Cel, jaki sobie stawiają na nadchodzące trzy lata, to doskonałe poznanie języka polskiego i kultury kraju ich przodków. Właśnie poprzez powrót do korzeni chcą odkryć własną życiową drogę, a nauka w Kolegium św. Stanisława Kostki jest pierwszym krokiem w realizacji ich marzeń o studiach i pracy.
Chcą iść małymi krokami, ale wytrwale i cierpliwie do celu.
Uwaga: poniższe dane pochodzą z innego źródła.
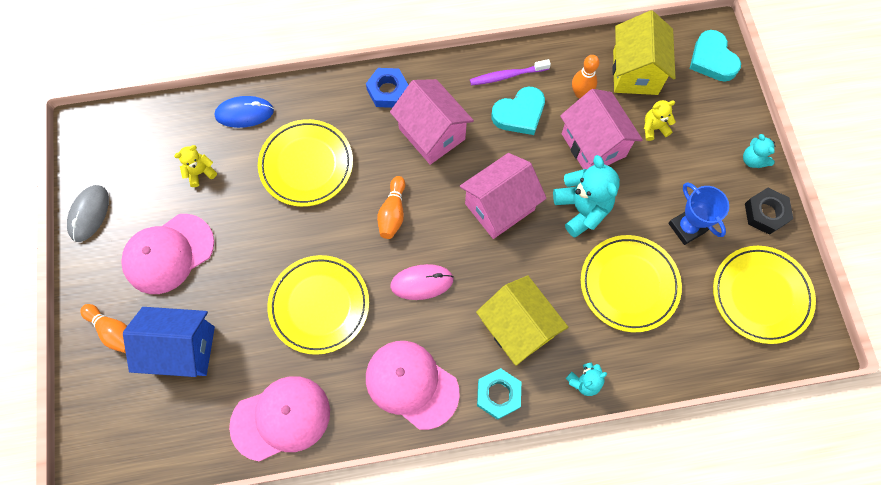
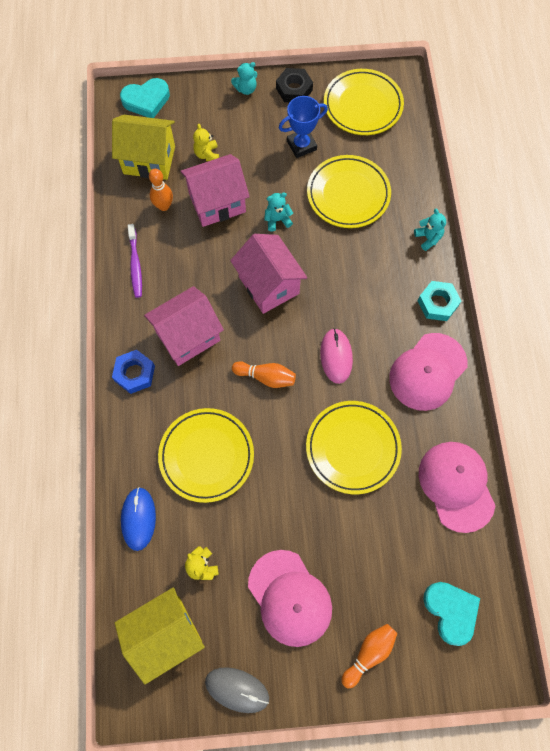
camera: 85 degrees left, 0 degrees up
blue house [123,307,215,377] -> none
yellow house [476,275,568,366] -> yellow house moved to [115,587,205,684]
turquoise heart [491,87,545,135] -> turquoise heart moved to [423,582,480,646]
turquoise teddy bear [553,155,620,237] -> turquoise teddy bear [264,192,293,232], size x0.54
Na pytanie, dlaczego wybrali właśnie tę szkołę odpowiadają jakby jednogłośnie: „to perspektywa na przyszłość i studia w Polsce”, „ta szkoła nauczy mnie zasad i wartości”, „chcę uczyć się na wysokim poziomie”. Od nauczycieli oczekują przede wszystkim zrozumienia i wyrozumiałości, pomocy w trudnościach oraz przekazu solidnej dawki wiedzy.
Oddaleni od domu i bliskich często setki kilometrów przechodzą intensywny kurs dojrzałości. Wymagania życia wspólnego w internacie są dla nich najlepszą szkołą samodyscypliny, służby drugiemu, troski o dobro wspólne, czyli zapominania o sobie i dawania siebie.
W klasie, która jest mozaiką kultur, temperamentów, historii osobistych i wrażliwości, jak ryba w wodzie odnajduje się ich wychowawczyni – siostra Maria Magdalena. Nie brakuje jej zapału ani pomysłów na to, by budować jedność tych dwudziestu pięciu wartościowych młodych ludzi, w równoczesnym poszanowaniu ich różnorodności. Bez wątpienia pierwszoklasiści są oczkiem w głowie siostry, która pokłada w nich wielkie nadzieje, gdyż wierzy, że jeśli staną się tym, kim mają być, zapalą cały świat!